- Direction -
Copy the listing below word for word, from its first line through the line containing "v(0, -11.93) *", inclusive.
::: Provided entries
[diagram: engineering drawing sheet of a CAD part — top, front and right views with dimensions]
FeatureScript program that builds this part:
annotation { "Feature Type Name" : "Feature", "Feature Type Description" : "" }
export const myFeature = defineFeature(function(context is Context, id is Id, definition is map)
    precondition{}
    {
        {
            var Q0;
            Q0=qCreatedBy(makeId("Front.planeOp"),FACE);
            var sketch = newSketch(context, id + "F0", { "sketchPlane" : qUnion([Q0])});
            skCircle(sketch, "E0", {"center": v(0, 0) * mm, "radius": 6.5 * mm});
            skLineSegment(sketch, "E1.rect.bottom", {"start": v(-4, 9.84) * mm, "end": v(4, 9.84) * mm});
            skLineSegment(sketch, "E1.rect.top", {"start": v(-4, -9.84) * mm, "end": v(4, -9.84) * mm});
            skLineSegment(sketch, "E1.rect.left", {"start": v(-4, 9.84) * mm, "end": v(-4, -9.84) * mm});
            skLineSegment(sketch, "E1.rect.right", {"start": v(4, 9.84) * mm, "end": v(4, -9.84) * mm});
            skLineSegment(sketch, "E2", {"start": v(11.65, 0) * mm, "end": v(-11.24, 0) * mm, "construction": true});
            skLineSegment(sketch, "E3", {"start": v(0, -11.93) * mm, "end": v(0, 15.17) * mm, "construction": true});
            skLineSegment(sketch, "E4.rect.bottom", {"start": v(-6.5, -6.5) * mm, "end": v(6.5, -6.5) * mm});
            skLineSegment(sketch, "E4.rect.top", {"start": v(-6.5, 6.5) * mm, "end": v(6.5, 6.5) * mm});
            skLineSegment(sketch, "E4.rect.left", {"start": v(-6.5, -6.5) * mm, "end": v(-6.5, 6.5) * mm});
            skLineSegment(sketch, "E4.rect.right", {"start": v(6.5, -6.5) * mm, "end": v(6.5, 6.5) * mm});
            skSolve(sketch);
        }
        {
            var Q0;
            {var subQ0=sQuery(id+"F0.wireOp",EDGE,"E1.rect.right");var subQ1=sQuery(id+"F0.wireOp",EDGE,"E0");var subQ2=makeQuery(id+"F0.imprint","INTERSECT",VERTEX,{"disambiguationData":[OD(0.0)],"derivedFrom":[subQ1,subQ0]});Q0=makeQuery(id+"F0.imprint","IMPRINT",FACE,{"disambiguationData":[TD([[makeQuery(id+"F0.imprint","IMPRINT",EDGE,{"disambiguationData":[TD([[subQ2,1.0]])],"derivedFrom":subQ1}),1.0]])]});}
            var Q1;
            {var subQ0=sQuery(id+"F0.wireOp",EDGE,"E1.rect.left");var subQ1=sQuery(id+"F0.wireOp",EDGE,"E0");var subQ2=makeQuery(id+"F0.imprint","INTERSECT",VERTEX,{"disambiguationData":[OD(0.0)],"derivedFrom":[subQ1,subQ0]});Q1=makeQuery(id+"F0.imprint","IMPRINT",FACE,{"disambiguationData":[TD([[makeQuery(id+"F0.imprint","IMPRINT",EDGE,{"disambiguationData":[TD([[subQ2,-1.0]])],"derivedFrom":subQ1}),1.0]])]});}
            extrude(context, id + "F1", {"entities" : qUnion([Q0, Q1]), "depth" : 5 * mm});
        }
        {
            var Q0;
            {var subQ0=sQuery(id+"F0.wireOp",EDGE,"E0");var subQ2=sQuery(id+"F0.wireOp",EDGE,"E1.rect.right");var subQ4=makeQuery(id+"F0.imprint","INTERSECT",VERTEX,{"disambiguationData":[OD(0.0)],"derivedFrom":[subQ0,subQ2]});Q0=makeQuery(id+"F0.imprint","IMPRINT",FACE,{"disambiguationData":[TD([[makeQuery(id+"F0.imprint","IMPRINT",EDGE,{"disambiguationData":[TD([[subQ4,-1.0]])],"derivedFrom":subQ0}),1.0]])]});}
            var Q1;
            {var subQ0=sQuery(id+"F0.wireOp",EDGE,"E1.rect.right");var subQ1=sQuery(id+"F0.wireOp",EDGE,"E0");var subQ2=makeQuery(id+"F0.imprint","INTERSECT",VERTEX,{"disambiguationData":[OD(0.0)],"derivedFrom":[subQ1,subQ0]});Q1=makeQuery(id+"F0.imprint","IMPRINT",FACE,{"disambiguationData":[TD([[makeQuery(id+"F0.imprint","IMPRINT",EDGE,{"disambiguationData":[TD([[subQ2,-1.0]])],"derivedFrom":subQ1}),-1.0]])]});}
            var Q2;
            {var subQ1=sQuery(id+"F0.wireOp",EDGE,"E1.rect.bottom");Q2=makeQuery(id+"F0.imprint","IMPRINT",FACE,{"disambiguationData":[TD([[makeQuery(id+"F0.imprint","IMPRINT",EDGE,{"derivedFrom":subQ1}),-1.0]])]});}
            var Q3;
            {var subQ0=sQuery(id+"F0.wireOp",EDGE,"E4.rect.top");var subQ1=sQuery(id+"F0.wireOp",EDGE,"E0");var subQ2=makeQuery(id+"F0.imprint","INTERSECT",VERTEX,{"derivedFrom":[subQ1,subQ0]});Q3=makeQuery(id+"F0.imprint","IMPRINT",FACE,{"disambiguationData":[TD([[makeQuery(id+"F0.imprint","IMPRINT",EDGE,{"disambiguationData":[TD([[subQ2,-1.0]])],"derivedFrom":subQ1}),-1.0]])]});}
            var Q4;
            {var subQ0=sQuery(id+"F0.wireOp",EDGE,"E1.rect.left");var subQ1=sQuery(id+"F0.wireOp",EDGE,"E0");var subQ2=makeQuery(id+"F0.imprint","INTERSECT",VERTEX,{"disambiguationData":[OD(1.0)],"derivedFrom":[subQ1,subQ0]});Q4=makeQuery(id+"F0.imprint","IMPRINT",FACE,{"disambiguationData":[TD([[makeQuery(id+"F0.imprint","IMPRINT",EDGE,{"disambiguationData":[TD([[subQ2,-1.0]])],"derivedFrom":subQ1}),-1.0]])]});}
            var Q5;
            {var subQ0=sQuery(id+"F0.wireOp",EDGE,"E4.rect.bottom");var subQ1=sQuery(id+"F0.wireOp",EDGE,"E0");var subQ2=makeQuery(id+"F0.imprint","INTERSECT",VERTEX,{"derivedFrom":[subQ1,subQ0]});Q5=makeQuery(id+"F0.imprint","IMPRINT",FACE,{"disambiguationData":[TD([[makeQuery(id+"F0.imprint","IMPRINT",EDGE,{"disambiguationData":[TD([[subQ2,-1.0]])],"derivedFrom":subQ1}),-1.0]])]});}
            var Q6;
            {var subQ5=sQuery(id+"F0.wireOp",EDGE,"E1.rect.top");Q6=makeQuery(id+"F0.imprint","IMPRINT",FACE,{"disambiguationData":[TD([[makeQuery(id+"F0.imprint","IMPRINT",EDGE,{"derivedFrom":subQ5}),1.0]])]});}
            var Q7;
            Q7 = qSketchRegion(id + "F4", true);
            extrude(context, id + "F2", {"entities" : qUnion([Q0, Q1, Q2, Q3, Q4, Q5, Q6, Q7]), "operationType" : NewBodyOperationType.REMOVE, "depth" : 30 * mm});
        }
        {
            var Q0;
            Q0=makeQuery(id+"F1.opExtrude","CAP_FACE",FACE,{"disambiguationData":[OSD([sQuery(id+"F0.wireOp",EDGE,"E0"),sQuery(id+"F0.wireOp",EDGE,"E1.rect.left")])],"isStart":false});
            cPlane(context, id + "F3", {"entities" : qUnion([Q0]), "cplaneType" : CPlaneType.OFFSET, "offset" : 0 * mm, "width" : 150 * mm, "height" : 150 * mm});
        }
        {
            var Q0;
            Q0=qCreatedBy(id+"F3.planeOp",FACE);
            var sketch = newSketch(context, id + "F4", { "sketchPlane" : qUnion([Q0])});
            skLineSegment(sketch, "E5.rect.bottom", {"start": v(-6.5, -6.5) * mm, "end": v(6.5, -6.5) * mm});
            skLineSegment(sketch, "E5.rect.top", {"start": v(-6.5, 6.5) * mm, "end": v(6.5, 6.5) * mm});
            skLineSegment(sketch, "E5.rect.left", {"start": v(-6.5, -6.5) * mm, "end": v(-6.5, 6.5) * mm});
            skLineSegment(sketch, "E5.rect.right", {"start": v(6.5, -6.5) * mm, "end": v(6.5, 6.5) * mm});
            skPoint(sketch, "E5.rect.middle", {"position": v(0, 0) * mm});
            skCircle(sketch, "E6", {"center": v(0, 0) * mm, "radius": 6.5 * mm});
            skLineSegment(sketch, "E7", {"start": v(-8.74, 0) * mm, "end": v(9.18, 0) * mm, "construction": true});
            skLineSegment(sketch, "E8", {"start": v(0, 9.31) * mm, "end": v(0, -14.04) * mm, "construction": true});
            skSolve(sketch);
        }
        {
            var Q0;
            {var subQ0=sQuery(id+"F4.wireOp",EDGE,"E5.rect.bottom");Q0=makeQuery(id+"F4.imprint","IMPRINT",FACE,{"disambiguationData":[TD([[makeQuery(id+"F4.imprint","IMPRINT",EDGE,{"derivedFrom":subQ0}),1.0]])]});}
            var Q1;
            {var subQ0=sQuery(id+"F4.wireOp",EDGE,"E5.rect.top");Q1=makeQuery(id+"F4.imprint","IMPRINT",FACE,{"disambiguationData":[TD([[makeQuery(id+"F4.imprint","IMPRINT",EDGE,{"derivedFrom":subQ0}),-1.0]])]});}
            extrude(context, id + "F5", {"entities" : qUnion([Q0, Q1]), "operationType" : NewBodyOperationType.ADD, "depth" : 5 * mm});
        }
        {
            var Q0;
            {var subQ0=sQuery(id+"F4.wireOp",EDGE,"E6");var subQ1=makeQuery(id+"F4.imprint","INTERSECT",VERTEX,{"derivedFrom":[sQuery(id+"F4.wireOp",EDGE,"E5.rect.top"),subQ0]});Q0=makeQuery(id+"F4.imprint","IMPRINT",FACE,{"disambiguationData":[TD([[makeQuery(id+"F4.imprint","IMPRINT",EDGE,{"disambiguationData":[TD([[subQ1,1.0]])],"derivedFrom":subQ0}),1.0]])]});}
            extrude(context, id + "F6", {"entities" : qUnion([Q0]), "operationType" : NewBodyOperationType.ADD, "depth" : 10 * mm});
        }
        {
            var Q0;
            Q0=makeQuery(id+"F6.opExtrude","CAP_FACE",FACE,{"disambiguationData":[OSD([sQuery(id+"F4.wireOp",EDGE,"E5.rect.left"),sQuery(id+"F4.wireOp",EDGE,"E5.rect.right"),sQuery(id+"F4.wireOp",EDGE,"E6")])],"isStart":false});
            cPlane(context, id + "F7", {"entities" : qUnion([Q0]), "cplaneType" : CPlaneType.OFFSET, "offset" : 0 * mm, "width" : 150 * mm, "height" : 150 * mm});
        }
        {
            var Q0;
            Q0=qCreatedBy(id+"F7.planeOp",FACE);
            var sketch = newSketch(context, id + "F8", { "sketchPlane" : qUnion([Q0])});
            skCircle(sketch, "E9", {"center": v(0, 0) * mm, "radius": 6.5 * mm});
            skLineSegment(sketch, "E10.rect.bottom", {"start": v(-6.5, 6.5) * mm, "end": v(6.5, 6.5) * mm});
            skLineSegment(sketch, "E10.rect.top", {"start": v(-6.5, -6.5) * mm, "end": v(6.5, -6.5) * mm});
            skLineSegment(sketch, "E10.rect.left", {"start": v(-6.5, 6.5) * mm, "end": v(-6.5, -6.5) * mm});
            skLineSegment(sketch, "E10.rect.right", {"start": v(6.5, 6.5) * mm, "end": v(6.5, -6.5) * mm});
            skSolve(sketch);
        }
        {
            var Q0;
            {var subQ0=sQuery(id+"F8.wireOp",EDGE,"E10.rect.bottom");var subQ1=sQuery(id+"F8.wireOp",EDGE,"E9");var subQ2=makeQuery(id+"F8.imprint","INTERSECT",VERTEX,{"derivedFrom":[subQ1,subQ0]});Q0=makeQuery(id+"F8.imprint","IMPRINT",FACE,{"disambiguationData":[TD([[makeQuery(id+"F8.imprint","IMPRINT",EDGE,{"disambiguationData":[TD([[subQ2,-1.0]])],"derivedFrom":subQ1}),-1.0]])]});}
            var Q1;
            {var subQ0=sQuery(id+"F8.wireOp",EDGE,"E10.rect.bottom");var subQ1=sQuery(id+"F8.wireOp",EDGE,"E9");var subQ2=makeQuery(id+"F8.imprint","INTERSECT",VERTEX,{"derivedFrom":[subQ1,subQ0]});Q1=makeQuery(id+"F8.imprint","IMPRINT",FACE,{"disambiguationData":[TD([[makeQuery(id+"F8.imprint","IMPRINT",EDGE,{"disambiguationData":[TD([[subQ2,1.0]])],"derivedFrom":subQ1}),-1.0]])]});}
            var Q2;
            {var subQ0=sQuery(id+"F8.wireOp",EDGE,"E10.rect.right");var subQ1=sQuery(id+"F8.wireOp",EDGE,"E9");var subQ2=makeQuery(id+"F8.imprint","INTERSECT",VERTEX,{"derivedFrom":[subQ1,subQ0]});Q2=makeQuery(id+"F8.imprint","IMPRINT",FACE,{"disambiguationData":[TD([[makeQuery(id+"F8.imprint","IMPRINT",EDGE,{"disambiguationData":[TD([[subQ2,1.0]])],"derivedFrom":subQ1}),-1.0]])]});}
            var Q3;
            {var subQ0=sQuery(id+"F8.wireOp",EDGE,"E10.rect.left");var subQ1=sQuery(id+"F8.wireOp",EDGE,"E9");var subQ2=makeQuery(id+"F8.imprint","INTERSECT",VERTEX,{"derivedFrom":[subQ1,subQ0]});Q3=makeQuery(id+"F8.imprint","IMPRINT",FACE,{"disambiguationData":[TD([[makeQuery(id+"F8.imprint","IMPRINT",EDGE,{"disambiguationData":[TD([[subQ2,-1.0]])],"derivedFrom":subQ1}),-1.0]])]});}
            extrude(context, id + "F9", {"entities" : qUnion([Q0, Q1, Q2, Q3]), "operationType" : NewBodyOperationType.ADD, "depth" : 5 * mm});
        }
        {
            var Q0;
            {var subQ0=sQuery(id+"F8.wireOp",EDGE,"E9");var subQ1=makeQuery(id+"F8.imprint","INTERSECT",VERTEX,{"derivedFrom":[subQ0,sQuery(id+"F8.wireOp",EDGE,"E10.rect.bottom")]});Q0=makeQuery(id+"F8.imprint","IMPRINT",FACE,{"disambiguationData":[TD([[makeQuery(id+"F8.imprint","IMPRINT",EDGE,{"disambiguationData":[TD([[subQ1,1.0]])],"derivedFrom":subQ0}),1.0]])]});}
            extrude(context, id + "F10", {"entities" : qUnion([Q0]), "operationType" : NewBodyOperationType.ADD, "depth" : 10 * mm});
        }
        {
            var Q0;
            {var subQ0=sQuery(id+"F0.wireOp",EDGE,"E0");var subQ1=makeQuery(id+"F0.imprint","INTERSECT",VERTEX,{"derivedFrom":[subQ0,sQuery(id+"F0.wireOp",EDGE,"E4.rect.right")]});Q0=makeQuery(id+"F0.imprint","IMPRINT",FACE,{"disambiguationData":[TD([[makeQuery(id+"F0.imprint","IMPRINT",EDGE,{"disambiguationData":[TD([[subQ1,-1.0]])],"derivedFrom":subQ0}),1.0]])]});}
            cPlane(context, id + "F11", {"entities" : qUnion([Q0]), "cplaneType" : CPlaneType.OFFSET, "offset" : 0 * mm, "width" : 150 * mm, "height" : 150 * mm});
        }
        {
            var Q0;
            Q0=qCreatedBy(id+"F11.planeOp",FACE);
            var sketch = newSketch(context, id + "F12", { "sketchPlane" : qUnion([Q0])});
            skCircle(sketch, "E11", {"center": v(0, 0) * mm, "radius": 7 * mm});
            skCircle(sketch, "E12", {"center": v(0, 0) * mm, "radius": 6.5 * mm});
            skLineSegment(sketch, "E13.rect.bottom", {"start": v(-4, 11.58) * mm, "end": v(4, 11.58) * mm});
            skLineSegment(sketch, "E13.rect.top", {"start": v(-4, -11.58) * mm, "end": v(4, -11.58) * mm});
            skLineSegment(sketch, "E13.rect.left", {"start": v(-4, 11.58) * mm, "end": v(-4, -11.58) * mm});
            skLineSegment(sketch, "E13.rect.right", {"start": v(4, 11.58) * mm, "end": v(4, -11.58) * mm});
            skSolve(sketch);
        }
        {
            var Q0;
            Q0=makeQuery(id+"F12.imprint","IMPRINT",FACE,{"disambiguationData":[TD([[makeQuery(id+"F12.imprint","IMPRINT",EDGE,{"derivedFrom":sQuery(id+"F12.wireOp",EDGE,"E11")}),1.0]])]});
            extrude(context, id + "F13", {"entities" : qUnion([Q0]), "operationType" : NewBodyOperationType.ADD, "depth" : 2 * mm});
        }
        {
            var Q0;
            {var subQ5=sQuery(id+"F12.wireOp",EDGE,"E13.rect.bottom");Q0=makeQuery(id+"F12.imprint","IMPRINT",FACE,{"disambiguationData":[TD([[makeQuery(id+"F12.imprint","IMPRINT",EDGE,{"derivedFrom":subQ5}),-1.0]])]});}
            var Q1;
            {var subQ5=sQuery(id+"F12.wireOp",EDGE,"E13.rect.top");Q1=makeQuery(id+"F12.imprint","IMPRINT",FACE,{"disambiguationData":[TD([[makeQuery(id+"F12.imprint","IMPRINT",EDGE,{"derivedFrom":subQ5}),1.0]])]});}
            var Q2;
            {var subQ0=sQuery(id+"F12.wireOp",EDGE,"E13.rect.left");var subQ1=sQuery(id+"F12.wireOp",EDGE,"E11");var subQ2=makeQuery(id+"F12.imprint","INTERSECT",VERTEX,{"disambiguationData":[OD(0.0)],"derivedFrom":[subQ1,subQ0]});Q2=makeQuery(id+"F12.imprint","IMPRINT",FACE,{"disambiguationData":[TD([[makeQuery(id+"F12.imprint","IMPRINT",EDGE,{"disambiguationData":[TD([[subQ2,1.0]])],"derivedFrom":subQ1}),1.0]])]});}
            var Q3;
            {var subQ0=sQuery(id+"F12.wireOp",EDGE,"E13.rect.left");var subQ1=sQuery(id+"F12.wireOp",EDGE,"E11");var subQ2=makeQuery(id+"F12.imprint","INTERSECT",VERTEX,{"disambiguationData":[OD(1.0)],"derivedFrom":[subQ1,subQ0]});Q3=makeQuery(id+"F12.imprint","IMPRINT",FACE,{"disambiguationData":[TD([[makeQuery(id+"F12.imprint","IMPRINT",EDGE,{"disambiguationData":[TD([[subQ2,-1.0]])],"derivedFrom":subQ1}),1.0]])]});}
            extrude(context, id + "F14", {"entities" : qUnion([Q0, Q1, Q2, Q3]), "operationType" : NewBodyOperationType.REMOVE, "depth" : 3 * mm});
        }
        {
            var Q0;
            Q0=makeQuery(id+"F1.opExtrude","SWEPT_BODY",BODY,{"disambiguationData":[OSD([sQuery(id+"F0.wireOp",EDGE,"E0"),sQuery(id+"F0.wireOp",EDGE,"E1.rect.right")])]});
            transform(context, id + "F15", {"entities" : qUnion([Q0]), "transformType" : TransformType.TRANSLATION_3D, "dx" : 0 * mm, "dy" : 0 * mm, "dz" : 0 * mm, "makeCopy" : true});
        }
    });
::::::
- Written answer -
[diagram: engineering drawing sheet of a CAD part — top, front and right views with dimensions]
FeatureScript program that builds this part:
annotation { "Feature Type Name" : "Feature", "Feature Type Description" : "" }
export const myFeature = defineFeature(function(context is Context, id is Id, definition is map)
    precondition{}
    {
        {
            var Q0;
            Q0=qCreatedBy(makeId("Front.planeOp"),FACE);
            var sketch = newSketch(context, id + "F0", { "sketchPlane" : qUnion([Q0])});
            skCircle(sketch, "E0", {"center": v(0, 0) * mm, "radius": 6.5 * mm});
            skLineSegment(sketch, "E1.rect.bottom", {"start": v(-4, 9.84) * mm, "end": v(4, 9.84) * mm});
            skLineSegment(sketch, "E1.rect.top", {"start": v(-4, -9.84) * mm, "end": v(4, -9.84) * mm});
            skLineSegment(sketch, "E1.rect.left", {"start": v(-4, 9.84) * mm, "end": v(-4, -9.84) * mm});
            skLineSegment(sketch, "E1.rect.right", {"start": v(4, 9.84) * mm, "end": v(4, -9.84) * mm});
            skLineSegment(sketch, "E2", {"start": v(11.65, 0) * mm, "end": v(-11.24, 0) * mm, "construction": true});
            skLineSegment(sketch, "E3", {"start": v(0, -11.93) * mm, "end": v(0, 15.17) * mm, "construction": true});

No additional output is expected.